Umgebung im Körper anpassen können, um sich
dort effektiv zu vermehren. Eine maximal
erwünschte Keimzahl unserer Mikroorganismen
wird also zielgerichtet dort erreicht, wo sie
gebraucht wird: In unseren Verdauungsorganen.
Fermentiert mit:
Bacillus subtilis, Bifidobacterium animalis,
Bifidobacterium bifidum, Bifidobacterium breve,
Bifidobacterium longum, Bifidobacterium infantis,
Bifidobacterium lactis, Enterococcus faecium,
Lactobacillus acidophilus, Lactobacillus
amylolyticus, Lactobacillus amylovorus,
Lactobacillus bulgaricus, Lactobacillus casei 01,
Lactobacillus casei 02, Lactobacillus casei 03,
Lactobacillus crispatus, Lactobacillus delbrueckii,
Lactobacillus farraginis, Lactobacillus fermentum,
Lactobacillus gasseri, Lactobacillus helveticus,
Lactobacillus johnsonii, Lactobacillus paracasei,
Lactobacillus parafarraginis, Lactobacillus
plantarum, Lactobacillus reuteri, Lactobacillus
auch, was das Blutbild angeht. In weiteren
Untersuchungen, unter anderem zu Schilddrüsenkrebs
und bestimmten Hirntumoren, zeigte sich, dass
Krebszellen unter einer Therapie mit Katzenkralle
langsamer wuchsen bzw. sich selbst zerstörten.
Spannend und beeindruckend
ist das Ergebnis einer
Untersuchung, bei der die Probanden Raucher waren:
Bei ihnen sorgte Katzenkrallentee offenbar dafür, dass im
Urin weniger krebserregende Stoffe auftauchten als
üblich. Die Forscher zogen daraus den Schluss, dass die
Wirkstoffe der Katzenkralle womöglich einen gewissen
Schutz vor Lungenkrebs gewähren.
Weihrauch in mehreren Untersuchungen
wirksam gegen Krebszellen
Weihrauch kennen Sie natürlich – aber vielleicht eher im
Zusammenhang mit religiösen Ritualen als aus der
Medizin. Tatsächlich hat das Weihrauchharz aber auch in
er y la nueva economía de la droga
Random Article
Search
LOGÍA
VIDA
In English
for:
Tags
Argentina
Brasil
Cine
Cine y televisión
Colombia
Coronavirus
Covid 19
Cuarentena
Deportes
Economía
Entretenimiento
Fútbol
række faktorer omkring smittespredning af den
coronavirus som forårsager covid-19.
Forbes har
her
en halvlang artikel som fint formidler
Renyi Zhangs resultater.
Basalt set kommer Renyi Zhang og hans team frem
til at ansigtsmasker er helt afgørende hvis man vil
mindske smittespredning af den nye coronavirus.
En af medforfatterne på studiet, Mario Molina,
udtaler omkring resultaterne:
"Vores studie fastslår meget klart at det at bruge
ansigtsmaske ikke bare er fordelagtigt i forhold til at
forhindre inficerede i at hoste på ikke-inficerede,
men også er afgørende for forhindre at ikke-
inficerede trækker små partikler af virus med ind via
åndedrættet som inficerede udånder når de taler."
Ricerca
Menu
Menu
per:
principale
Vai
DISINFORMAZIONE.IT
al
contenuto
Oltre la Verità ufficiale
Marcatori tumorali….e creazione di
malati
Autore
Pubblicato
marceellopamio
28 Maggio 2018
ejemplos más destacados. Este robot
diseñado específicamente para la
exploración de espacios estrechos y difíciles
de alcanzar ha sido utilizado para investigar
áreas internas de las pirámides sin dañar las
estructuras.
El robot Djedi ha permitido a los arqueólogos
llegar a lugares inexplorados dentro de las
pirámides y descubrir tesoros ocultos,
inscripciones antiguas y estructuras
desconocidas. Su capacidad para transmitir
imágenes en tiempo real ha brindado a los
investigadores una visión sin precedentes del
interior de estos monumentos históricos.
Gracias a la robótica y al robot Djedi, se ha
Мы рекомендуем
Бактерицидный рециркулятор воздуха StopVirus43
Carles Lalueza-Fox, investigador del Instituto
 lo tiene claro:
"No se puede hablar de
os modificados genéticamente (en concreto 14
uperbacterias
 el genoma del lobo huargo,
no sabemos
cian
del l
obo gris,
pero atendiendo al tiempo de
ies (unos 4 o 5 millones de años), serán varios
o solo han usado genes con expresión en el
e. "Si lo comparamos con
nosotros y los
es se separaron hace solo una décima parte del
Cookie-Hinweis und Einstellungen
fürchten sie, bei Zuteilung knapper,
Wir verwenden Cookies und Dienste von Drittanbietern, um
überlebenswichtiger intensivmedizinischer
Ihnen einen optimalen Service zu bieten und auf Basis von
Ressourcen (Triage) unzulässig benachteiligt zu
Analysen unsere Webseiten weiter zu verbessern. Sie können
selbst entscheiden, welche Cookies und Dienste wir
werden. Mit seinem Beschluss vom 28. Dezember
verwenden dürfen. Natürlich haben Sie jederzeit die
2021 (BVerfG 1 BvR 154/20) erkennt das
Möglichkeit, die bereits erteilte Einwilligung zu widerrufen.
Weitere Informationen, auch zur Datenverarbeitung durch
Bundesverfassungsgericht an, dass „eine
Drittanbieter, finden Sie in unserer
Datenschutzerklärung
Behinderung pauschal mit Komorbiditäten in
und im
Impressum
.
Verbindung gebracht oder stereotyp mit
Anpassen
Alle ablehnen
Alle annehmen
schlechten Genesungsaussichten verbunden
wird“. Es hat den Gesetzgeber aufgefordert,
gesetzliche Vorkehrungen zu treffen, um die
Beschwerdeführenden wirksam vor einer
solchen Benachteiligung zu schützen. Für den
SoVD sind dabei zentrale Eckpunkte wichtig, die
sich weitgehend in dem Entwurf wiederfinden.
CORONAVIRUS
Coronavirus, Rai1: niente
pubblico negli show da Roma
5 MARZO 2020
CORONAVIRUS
---+---
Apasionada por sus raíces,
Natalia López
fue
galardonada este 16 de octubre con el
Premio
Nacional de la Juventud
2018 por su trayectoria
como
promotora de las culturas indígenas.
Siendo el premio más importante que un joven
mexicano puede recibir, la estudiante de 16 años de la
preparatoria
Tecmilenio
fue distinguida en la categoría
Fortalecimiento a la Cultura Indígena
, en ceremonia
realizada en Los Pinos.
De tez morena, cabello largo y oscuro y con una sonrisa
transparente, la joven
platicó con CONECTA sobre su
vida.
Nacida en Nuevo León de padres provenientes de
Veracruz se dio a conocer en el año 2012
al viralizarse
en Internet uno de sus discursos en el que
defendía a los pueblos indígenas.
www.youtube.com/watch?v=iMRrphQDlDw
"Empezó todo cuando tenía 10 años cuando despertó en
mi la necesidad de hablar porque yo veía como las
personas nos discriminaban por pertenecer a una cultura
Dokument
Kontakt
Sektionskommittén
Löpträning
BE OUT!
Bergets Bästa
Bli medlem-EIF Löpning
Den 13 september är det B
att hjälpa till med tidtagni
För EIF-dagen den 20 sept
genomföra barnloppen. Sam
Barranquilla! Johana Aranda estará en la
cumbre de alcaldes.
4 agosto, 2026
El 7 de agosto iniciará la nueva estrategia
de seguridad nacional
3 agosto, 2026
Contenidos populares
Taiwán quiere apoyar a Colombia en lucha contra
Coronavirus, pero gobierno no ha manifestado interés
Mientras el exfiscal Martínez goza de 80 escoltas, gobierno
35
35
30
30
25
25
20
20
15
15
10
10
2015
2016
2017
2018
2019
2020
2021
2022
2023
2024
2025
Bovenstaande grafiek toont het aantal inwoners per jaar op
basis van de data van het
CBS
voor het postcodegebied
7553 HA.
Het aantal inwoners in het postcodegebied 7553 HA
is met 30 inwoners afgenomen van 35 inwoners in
---+---
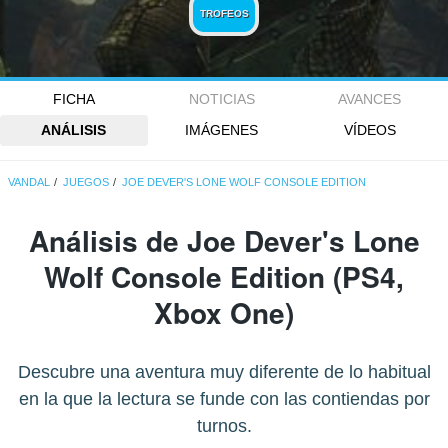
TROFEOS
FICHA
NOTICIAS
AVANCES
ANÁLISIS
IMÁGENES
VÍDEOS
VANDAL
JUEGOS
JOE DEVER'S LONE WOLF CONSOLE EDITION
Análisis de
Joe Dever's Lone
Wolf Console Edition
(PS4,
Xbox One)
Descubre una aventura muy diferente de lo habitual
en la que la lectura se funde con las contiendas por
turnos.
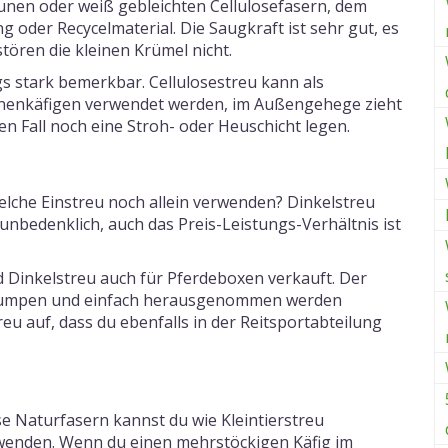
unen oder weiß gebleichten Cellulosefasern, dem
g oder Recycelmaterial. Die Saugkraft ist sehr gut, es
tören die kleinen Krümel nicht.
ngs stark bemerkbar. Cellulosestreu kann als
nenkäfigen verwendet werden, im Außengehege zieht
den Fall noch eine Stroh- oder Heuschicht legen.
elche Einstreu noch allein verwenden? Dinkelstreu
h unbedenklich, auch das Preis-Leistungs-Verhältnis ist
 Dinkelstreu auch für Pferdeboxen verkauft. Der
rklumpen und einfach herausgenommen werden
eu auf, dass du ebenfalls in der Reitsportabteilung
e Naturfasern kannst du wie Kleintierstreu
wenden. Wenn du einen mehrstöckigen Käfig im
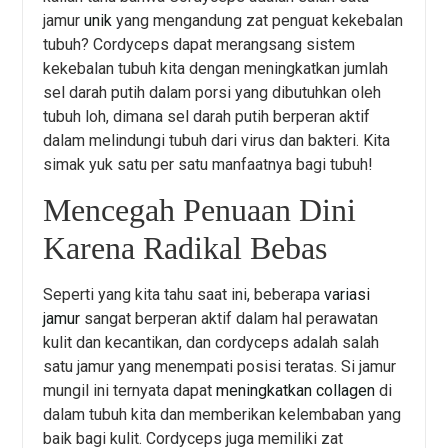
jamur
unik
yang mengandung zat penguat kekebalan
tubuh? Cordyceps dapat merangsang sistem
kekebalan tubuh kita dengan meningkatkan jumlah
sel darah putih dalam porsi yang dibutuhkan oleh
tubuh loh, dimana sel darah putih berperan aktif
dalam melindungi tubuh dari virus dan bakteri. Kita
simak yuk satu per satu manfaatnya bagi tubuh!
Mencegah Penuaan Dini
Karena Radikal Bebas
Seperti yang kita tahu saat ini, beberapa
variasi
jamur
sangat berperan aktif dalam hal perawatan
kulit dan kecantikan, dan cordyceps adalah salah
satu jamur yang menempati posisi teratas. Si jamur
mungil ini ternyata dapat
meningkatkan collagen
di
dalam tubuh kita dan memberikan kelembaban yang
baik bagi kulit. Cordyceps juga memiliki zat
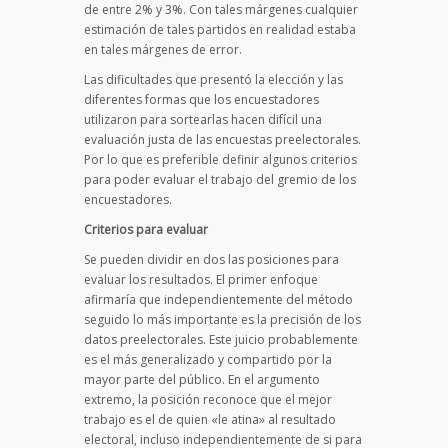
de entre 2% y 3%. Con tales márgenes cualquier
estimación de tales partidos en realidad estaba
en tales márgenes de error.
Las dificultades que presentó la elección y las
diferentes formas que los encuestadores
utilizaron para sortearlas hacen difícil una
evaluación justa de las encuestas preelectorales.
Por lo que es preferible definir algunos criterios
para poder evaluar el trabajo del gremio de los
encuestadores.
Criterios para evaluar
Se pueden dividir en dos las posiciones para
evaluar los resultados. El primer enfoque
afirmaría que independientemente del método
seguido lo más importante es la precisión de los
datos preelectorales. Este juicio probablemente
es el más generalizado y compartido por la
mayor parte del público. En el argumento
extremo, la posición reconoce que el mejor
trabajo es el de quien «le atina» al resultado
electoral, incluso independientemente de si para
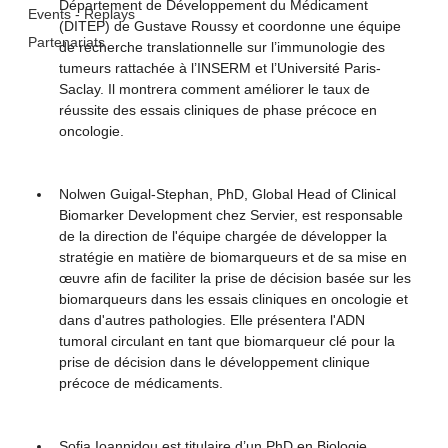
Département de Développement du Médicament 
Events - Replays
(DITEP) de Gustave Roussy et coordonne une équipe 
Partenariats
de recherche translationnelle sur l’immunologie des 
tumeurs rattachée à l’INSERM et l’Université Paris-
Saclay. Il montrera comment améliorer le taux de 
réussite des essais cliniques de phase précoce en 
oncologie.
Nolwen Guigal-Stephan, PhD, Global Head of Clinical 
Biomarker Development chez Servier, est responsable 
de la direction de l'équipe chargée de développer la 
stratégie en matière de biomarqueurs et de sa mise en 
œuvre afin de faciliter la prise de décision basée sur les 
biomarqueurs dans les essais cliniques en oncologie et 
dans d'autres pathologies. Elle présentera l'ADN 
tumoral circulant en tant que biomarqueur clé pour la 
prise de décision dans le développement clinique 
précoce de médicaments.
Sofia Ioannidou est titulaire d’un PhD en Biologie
---+---
• Task item: Determine how many lines in the data contain the string "omkring", and give the number only.

• Completed task: 2